Tot slot krijgt normaal gesproken de ouder die kinderalimentatie moet betalen een korting op die alimentatie, omdat die ouder al een deel van de kosten betaalt op het moment dat het kind bij hem verblijft. Dit wordt ook wel de ‘zorgkorting’ genoemd. De kinderen hebben geen contactregeling met de man. Gelet op de bijzondere omstandigheden in deze zaak, zal de rechtbank niet met een zorgkorting rekenen.
4.22.
Dat betekent dat door de man te betalen bijdrage wordt vastgesteld op zijn aandeel in de kosten van de kinderen, dus op € 1.150 per maand. Dat is afgerond een bedrag van € 383 per kind per maand.
De alimentatie moet vooruit worden betaald
4.23.
De rechtbank zal beslissen dat de man de kinderalimentatie steeds vóór de eerste dag van de maand moet betalen. Het gaat namelijk om een bijdrage in de kosten die in die maand gemaakt zullen worden en dan zou het te laat zijn als de alimentatie pas later in die maand wordt betaald.
Uitvoerbaar bij voorraad
4.24.
De rechtbank zal de beslissing ‘uitvoerbaar bij voorraad’ verklaren, zoals is verzocht. Dat wil zeggen dat de kinderalimentatie betaald moet worden, ook al wordt er hoger beroep ingesteld.

5.De beslissing

De rechtbank:
5.1.
beslist dat de man met ingang van 15 januari 2021 een bedrag van € 383 per kind per maand moet betalen aan de vrouw, als bijdrage in de kosten van verzorging en opvoeding van de kinderen;
5.2.
beslist dat de man vanaf heden deze alimentatie steeds vóór de eerste van de maand moet betalen;
5.3.
verklaart deze beschikking tot zover uitvoerbaar bij voorraad;
5.4.
wijst de verzoeken van partijen voor het overige af.

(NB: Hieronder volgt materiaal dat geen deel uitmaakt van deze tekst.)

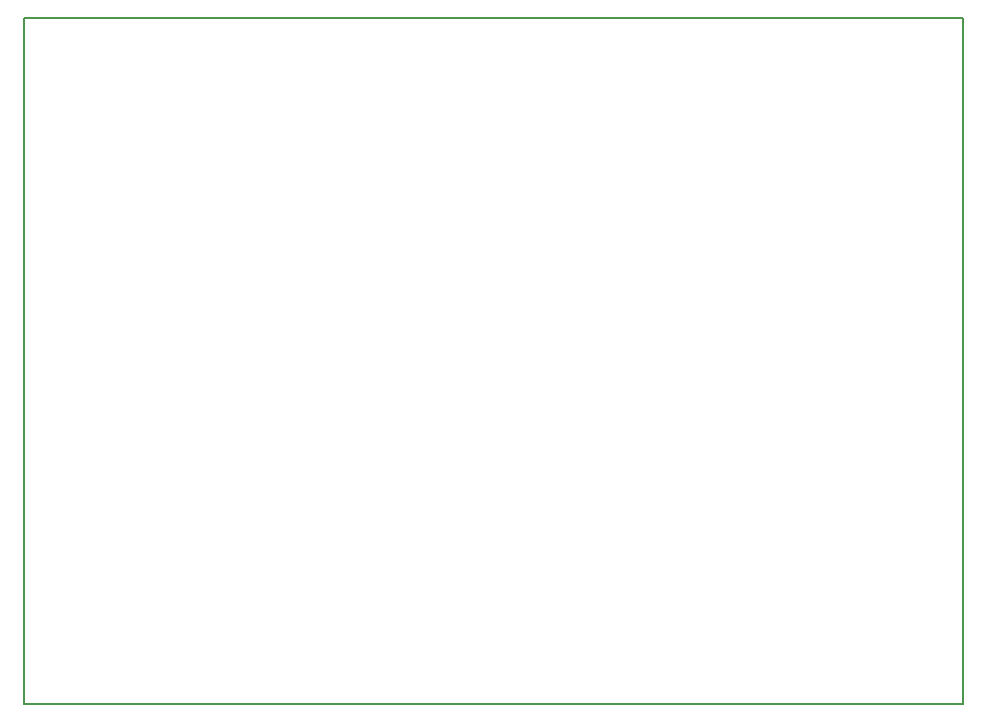
<source format=gbr>
G04 #@! TF.FileFunction,Profile,NP*
%FSLAX46Y46*%
G04 Gerber Fmt 4.6, Leading zero omitted, Abs format (unit mm)*
G04 Created by KiCad (PCBNEW 4.0.7) date 07/17/19 22:20:44*
%MOMM*%
%LPD*%
G01*
G04 APERTURE LIST*
%ADD10C,0.100000*%
%ADD11C,0.150000*%
G04 APERTURE END LIST*
D10*
D11*
X82740500Y-164528500D02*
X82740500Y-106426000D01*
X162179000Y-164528500D02*
X82740500Y-164528500D01*
X162179000Y-106426000D02*
X162179000Y-164528500D01*
X82740500Y-106426000D02*
X162179000Y-106426000D01*
M02*

</source>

Deze beschikking is gegeven door mr. dr. E.L. de Jongh, (kinder)rechter, in tegenwoordigheid van mr. M. Cox-Weber als griffier en in het openbaar uitgesproken op 2 december 2021.
Indien hoger beroep tegen deze beschikking mogelijk is, kan dat worden ingesteld:
- door de verzoekers en degenen aan wie een afschrift van de beschikking is verstrekt of verzonden, binnen drie maanden na de dag van de uitspraak,
- door andere belanghebbenden binnen drie maanden na de betekening daarvan of nadat de beschikking aan hen op een andere wijze bekend is geworden.
Het hoger beroep moet, door tussenkomst van een advocaat, worden ingediend ter griffie van het gerechtshof Arnhem-Leeuwarden.